Capricho meteorológico e golpe de vista
Caixa das Preciosidades: corpete, 1946
Uma senhora baixa desce do eléctrico, cabelo recolhido sob chapéu sóbrio e pequeno véu sobre a face, com adolescente crescida, cabelo solto, comprido e ondeado. Uma mãe e sua filha, lado a lado. Um vulto escuro e o brilho de um alegríssimo amarelo estampado, corpete cintado com botões grandes madrepérola e saia rodada, certamente com saiote que quebra a transparência dos quatro lenços que assim unidos formam o fresco vestido. Isto viu Carlos que deixa a esquina onde pára e anda. Um jovem magro e alto de cabelo escorrido passa rente e Júlia fita-o, julgando-se tão discreta que crê que só ela terá notado a proximidade dos corpos indo em sentidos contrários, enquanto ele estaca com a certeza de que o seu olhar foi correspondido. Cumprem, a mãe de braço apoiado na filha de amarelo estampado, o passeio dos tristes, sobem 31 de Janeiro sem nada mais retido na memória, mas o jovem magro e alto de cabelo penteado que se fora na direcção dos Clérigos reaparece aqui no cimo da rua por golpe mágico a atravessar à nossa frente e por entre um rubor mal disfarçado chocam-se os olhares, o ar rarefaz-se e já se afastam outra vez cada um por seu caminho, o resto do passeio em desassossego numa desatenção total às montras e às modas.
A hora do
regresso, o eléctrico de Paranhos, o costume. Meia hora de viagem a baloiçar
nos carris desnivelados pelas raízes das alamedas ou pelos solos que cedem
às chuvas, colar pensativa o nariz ao frio da janela como em criança,
regressam a pé muitos que não ganham para o passe, mais uma paragem, entram e
saem passageiros, Paranhos Fim de Linha é a próxima, já se avista. Caminham, ao
fundo hão-de virar à esquerda e subir a pequena ladeira até casa, mais uns
passos de novo, nítidos, tão rápido se volta que não está certa se viu o que viu, a uma
cautelosa distância ele procura pisar sem barulho, abranda, moram
ali, isso, acende um cigarro, ela corre
escadas acima, corre até à janela do quarto, ali ele, alto e
magro, atira uma nuvem de fumo por
onde espreita, ela por detrás da cortina afasta-a com a mão, a cara aproxima-se da luz, ilumina-se um sorriso brevíssimo, ai dos que não obedecem à doce voz maternal, a mão acena ou desprende-se enquanto a
cortina desce e se esfuma um rasto de ouro estampado.
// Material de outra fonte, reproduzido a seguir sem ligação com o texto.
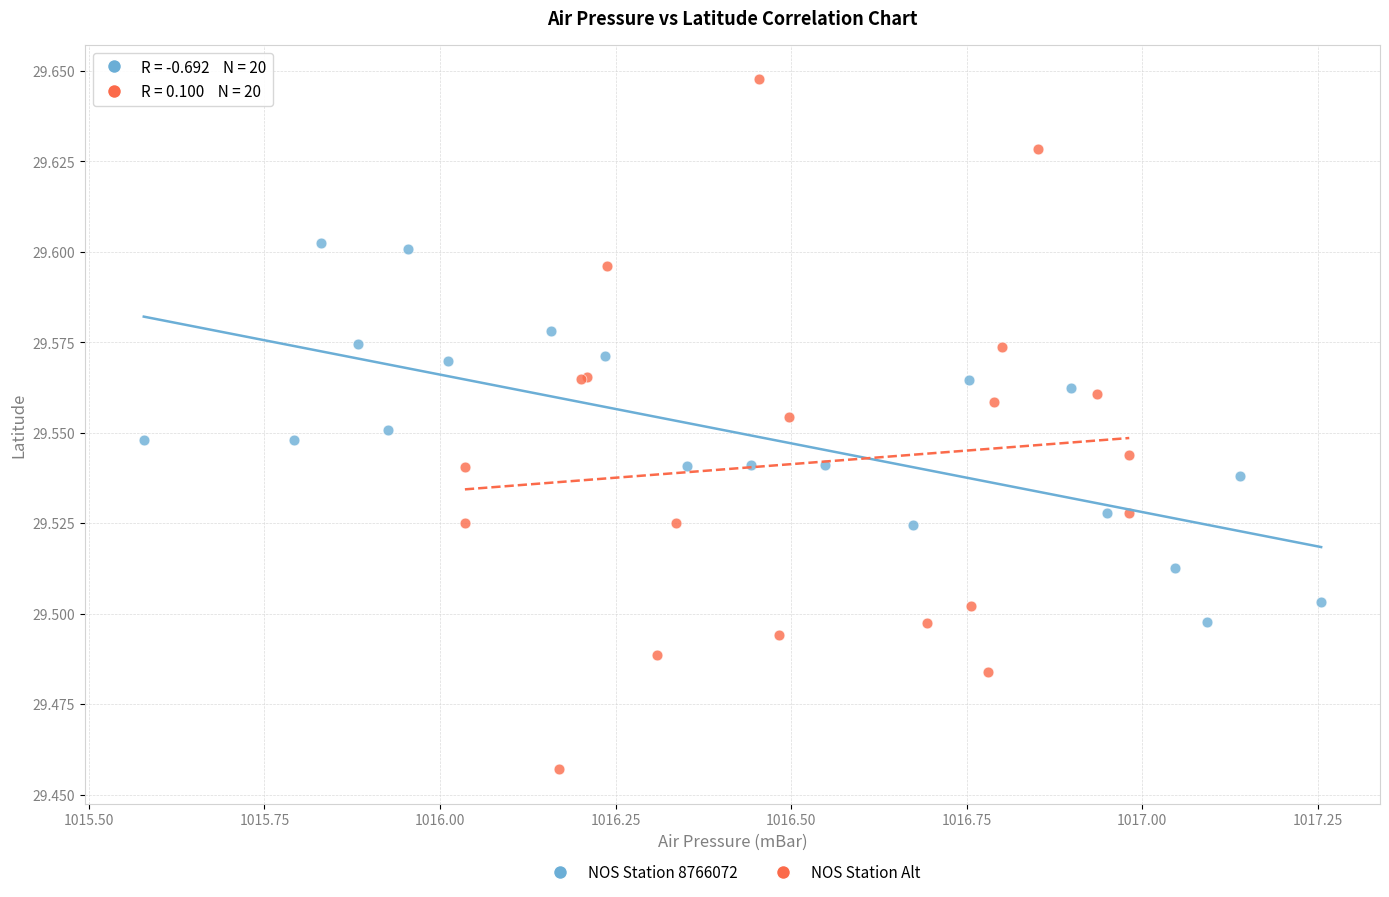

Which series reaches the minimum Y coordinate?

NOS Station Alt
E aqui eu arrisco a tese de que não fora aquela
tarde anormalmente quente pedindo roupa leve, não fosse o requinte do avô no
desenho dos seus lenços e a destreza da costureira, não fosse o brilho do
amarelo estampado fazendo sobressair a
jovem passageira apesar da distância à esquina de vigia, não fosse a conjugação
de tudo isto e mais actos num mesmo preciso instante e não estaria eu agora a
efabular sobre os mistérios da vida.